Deep Learning to uncover Watershed Specific Characteristics in Salmon Otolith Patterns to aid in Management of Pacific Salmon

Project Lead: Ben Makhlouf, UW Aquatic and Fisheries Sciences

Data Science Lead: Valentina Staneva

Pacific salmon in western Alaska support a multi-million-dollar commercial fishing industry and are a vital source of subsistence for upstream communities. In recent years, catastrophic declines in Chinook and Chum salmon populations have severely impacted subsistence opportunities, causing significant hardship across the region. As the crisis unfolds, efforts to identify the drivers of declining salmon abundance and assess the distribution of impacts across western Alaska have intensified. Several plausible hypotheses attribute these declines to oceanic mortality before salmon return to freshwater to spawn. However, testing these hypotheses is hindered by the lack of reliable methods to determine the river of origin for salmon caught at sea. Without this information, regulators face difficult decisions, including emergency management measures that could further restrict subsistence fishing or partially close some of the world’s largest commercial fisheries. Avoiding overly broad preventative actions requires a novel approach to assess the spatial distribution of bycatch impacts and enable targeted mitigation.

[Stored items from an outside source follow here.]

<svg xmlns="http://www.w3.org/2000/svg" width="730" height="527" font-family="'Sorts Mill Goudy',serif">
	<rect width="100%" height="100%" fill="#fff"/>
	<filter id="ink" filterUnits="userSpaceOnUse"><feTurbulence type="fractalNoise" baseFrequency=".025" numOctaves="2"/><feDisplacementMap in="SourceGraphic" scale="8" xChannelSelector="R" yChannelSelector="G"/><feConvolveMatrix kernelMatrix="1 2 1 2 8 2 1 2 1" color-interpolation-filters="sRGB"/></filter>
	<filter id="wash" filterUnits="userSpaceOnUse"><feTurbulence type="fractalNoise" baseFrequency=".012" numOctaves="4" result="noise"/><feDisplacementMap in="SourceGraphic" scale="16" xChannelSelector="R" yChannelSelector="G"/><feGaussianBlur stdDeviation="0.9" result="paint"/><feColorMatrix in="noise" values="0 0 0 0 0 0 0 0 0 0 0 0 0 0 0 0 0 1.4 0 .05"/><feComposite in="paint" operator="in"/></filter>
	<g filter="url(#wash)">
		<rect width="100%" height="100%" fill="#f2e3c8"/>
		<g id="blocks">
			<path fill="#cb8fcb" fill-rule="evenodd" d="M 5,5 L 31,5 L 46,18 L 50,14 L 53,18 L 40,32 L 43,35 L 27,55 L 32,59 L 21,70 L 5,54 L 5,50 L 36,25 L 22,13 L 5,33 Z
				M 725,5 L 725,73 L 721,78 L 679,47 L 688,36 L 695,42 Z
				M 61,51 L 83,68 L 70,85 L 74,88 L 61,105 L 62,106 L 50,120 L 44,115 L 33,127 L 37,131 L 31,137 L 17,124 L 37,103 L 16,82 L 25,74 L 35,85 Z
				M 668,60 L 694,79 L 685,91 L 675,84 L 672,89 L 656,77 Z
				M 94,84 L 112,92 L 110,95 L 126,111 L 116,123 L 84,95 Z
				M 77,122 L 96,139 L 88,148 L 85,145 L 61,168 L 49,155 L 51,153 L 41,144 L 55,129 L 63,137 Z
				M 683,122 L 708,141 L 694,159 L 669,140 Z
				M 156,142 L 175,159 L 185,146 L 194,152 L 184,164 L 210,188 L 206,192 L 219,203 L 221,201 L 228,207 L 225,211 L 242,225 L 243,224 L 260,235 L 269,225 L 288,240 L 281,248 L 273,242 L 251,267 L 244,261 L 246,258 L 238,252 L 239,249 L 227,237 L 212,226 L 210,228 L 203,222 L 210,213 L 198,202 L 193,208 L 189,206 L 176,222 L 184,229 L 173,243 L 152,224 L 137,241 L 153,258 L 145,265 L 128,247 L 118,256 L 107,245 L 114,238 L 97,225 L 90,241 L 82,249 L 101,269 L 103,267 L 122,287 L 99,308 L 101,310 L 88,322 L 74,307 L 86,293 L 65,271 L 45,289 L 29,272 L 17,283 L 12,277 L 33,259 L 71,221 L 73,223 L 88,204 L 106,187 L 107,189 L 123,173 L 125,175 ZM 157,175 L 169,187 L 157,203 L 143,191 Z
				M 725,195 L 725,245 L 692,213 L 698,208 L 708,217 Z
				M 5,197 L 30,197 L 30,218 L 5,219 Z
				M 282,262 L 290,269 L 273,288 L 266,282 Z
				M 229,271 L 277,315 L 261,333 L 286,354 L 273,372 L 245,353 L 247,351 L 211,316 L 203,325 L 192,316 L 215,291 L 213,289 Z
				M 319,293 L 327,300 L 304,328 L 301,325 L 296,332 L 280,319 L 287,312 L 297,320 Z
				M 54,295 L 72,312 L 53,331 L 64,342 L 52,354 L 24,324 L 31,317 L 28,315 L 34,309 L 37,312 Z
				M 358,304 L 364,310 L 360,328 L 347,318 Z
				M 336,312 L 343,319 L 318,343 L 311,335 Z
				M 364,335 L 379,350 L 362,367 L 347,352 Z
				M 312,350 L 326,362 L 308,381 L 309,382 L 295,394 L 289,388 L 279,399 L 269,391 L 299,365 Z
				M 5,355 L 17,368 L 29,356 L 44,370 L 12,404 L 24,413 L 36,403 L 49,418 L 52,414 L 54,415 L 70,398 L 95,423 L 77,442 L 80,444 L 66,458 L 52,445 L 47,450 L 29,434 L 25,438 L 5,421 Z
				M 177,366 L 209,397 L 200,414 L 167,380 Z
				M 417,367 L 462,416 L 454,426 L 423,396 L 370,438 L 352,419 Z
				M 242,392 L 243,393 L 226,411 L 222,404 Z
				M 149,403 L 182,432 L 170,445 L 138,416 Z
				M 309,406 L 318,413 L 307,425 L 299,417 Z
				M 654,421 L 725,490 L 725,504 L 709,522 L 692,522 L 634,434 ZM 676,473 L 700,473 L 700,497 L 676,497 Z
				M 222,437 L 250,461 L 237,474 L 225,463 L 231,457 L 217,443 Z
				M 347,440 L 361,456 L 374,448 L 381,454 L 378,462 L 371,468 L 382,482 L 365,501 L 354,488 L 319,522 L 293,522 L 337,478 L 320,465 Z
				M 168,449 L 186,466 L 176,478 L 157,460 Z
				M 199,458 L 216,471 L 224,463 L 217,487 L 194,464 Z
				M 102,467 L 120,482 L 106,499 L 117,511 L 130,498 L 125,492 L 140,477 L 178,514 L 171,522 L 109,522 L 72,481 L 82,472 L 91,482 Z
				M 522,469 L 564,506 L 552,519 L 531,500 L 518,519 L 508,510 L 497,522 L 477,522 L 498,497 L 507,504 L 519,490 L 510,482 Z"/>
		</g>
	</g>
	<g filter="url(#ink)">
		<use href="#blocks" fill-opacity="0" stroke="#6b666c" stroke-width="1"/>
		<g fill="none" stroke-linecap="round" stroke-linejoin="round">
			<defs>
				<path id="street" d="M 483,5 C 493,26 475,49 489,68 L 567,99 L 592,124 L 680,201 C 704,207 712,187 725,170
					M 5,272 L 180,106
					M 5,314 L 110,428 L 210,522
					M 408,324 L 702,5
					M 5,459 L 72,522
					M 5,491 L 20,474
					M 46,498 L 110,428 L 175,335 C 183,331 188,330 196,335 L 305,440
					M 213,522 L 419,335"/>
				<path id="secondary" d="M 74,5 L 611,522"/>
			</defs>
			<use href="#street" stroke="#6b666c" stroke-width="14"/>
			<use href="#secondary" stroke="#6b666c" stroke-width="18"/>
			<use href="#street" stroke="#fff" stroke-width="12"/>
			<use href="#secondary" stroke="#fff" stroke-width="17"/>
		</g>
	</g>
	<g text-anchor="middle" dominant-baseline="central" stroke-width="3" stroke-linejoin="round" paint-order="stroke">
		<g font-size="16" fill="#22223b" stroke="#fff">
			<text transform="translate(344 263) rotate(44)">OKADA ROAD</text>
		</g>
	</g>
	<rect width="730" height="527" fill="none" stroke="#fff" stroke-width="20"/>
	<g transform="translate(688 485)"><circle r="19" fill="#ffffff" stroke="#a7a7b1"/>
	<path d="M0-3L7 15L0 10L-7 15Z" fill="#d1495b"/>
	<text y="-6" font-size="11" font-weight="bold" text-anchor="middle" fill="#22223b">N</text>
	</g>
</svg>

The analysis of isotopic signatures in otoliths, or fish ear stones, has emerged as a promising method for estimating the origins of migratory fish species. Otoliths incorporate elemental and isotopic ratios reflective of their environment as the fish grows, providing a natural record of geographic origin.Otoliths grow continuously, storing chemical information that can be extracted as sequential data and analyzed as a time series from rearing to death. While individual patterns may appear subtle or inconclusive, emerging data science techniques can reveal meaningful relationships and life history insights in the isotopic signatures. By analyzing known-origin otolith samples from western Alaska, we aim to develop a model capable of reliably estimating the geographic origin of marine-caught salmon. This tool could play a critical role in understanding the impacts of climate change and human activities on Pacific salmon populations in western Alaska.